By Nestor P. Burgos Jr.
Visayas Bureau, Inquirer
ILOILO CITY – The Commission on Audit (COA) has found irregularities in the use of P10 million in taxpayers’ money to help towns on Guimaras Island that were suffering from the country’s worst oil spill.
An 18-page report of the COA, dated Feb. 8, said some of the funds were released to municipalities that were not listed as suffering from the oil spill. A copy of the report was sent to Iloilo Gov. Niel Tupas Sr.
The P10 million was part of at least P40 million released by the Office of the President to Guimaras, Iloilo and Negros Occidental in response to calls for help from towns hurt by the oil spill.
Funds for Iloilo province were released in two installments – P5 million on Aug. 25, 2006, and another P5 million on Sept. 25 the same year. These were used to buy fishing equipment, boat engines and kerosene lanterns.
The provincial government reported that it released P1.95 million to 19 coastal municipalities and P360,000 to 13 barangays.
The COA report, however, said the provincial government also released P1.1 million to 11 coastal municipalities that were not listed as suffering from the oil spill based on a report by the Provincial Disaster Coordinating Council (PDCC). The towns included San Joaquin, Guimbal, Tigbauan, Leganes, Zarraga, Anilao, San Dionisio, Batad, Estancia, Balasan and Carles.
The report said the release of P1.1 million to the 11 towns violated rules on the use of taxpayers’ money.

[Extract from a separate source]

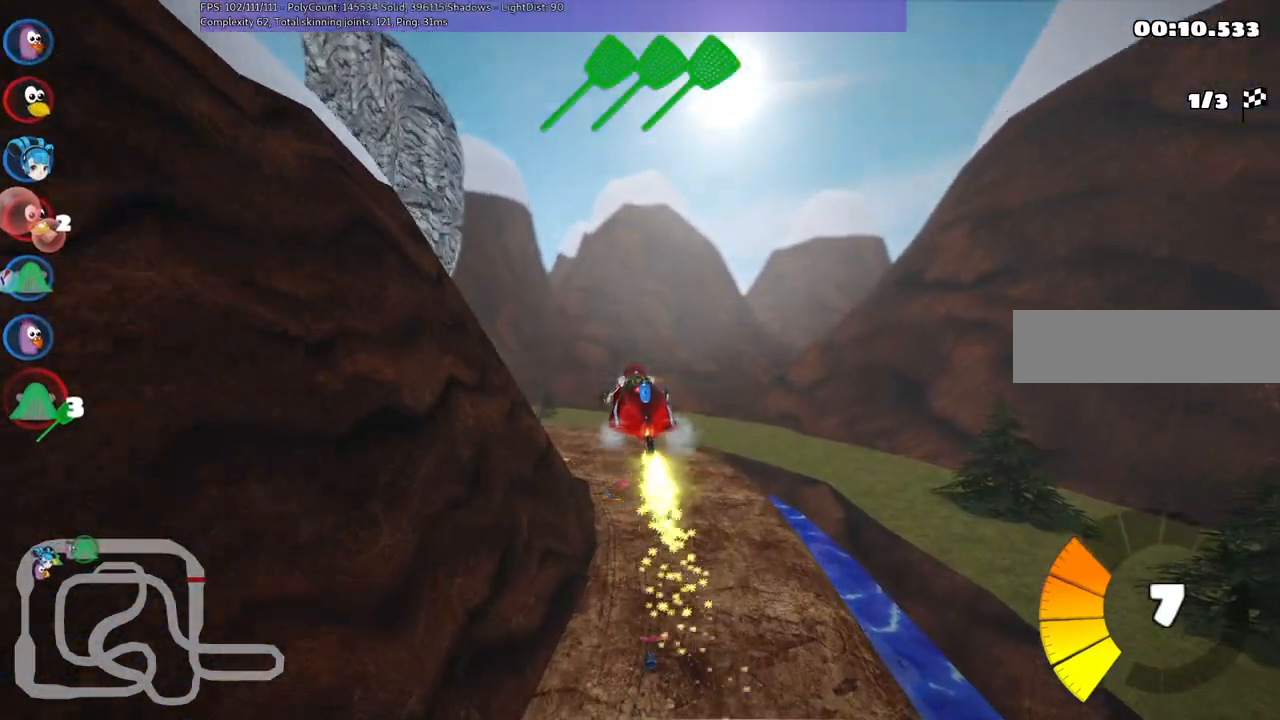
{"keys": ["m", "right", "up"], "events": []}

It was signed by Marietta Sofia, audit team leader, and Arlene Togonon, regional cluster director.
Manuel Mejorada, provincial administrator, denied any irregularities in the use of funds for oil spill-stricken towns.
Mejorada said the PDCC report was not an accurate basis to determine whether or not a town was suffering from the oil spill.
While the oil spill didn’t reach the shores of some towns, they also suffered because of lower fish catch, he said.
The COA report also noted a delay in the purchase and distribution of fishing equipment worth P7.68 million.
“Had the equipment been acquired earlier, the equipment and supplies could have curbed the urgent impact of the oil spill …,” the report said.
It also noted a P1.48 million overprice in the purchase of boat engines worth P4.22 million.